The bill strengthens federal coordination, funding, and technical rules to improve grid reliability and expand renewable access, but it increases costs and federal involvement that may reduce state/local control and create legal, environmental, and taxpayer risks.
Most electricity customers (urban, rural, and border communities) will face lower risk of large-scale blackouts because the bill strengthens federal coordination, expands planning for transfer capability, funds projects, and clarifies key grid terms to improve reliability.
Households and communities gain greater access to renewable and low‑carbon generation as planning prioritizes transmission that connects wind, solar, geothermal, and cross‑border low‑carbon resources.
Transmission developers and utilities get more financing options via an increased Transmission Facilitation Fund borrowing cap, helping move high‑voltage projects forward.

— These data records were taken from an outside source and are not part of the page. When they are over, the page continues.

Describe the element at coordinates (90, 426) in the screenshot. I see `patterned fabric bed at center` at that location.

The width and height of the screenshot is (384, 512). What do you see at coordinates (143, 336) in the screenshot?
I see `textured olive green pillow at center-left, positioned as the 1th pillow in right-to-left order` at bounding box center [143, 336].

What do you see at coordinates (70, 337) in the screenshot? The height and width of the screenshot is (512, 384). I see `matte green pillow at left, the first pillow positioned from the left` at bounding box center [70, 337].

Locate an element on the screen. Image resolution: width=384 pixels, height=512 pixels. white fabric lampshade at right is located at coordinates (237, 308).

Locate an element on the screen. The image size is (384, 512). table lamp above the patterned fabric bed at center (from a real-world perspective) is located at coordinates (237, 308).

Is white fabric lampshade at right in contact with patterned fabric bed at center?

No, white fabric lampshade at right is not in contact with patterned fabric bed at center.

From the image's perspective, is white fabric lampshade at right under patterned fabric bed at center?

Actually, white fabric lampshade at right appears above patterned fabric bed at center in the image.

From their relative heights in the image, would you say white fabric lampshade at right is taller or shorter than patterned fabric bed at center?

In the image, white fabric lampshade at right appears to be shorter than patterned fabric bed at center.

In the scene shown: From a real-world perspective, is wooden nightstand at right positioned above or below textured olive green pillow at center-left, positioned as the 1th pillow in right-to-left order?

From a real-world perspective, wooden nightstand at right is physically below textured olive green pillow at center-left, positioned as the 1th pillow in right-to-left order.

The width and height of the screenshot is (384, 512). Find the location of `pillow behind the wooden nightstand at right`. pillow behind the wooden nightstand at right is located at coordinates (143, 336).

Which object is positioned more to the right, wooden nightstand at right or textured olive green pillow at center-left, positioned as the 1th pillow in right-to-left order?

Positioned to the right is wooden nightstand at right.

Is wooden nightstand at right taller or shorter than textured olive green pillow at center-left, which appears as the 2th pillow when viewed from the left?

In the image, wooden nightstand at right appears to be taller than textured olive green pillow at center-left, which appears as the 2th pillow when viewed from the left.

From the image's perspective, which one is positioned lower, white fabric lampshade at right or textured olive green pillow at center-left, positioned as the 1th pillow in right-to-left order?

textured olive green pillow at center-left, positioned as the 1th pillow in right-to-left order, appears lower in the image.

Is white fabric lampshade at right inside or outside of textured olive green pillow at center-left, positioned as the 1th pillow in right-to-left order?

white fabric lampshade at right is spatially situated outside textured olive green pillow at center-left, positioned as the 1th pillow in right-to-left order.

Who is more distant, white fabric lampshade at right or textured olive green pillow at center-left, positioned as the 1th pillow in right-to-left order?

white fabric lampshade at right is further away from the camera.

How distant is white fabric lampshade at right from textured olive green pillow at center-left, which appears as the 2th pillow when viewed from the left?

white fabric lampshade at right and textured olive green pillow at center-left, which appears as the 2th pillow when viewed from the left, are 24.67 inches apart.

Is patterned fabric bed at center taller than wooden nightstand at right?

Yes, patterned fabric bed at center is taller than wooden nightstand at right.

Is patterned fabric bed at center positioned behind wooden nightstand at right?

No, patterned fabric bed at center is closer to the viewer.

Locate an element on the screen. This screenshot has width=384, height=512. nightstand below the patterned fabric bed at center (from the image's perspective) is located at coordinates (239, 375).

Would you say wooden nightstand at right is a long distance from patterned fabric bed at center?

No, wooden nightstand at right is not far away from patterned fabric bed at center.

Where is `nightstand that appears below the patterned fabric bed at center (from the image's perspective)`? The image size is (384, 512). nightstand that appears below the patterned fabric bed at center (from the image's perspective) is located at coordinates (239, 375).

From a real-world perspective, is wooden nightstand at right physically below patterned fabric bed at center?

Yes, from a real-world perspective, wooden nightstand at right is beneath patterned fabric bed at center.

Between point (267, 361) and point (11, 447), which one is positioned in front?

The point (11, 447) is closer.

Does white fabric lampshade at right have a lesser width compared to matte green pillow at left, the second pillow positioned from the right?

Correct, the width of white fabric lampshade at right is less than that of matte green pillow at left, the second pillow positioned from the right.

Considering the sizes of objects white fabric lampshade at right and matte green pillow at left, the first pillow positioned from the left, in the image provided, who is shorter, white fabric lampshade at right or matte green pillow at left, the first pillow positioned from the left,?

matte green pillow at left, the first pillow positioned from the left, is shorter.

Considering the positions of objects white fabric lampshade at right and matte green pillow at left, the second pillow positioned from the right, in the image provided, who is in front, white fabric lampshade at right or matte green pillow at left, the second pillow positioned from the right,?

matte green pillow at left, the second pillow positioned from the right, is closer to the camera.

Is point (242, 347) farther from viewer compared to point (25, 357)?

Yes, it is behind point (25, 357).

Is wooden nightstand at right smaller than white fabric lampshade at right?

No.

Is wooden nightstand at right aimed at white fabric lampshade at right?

Electricity customers and taxpayers risk higher costs because expanded oversight, transmission build requirements, and potential public funding or loan defaults can raise rates or require taxpayer support.
State regulators (notably Texas/ERCOT), local authorities, and some communities could lose autonomy or face federal preemption, prompting legal conflicts and political resistance.
Accelerated planning and reporting deadlines risk rushed or superficial analyses, strained regional coordination, and more litigation or contested siting decisions.
Based on analysis of 6 sections of legislative text.
Expands FERC jurisdiction over ERCOT-region entities, mandates minimum transfer capacities on ERCOT interfaces with neighboring grids, raises transmission financing to $3.5B, and directs planning, labor, and environmental requirements.
Official title: To interconnect the Electric Reliability Council of Texas to its neighbors, and for other purposes.
Introduced February 26, 2026 by Greg Casar · Last progress February 26, 2026
The bill expands Federal Energy Regulatory Commission (FERC) authority over entities in the ERCOT region, narrows the definition of reliability standards, and directs new mandatory minimum transfer capabilities (TTC) on interfaces between ERCOT and neighboring grids. It requires joint regional plans to site and build transmission to meet those TTC targets by January 1, 2037, prioritizing grid-enhancing technologies, existing rights-of-way, environmental justice and Tribal engagement, apprenticeship and prevailing-wage labor standards, and compliance with NEPA and the Endangered Species Act. The bill also raises the Transmission Facilitation Fund borrowing cap to $3.5 billion, orders a Department of Energy study on interconnection benefits with Mexico, and includes a technical-conference requirement to help affected entities comply with expanded FERC jurisdiction. It defines key terms used throughout the Act.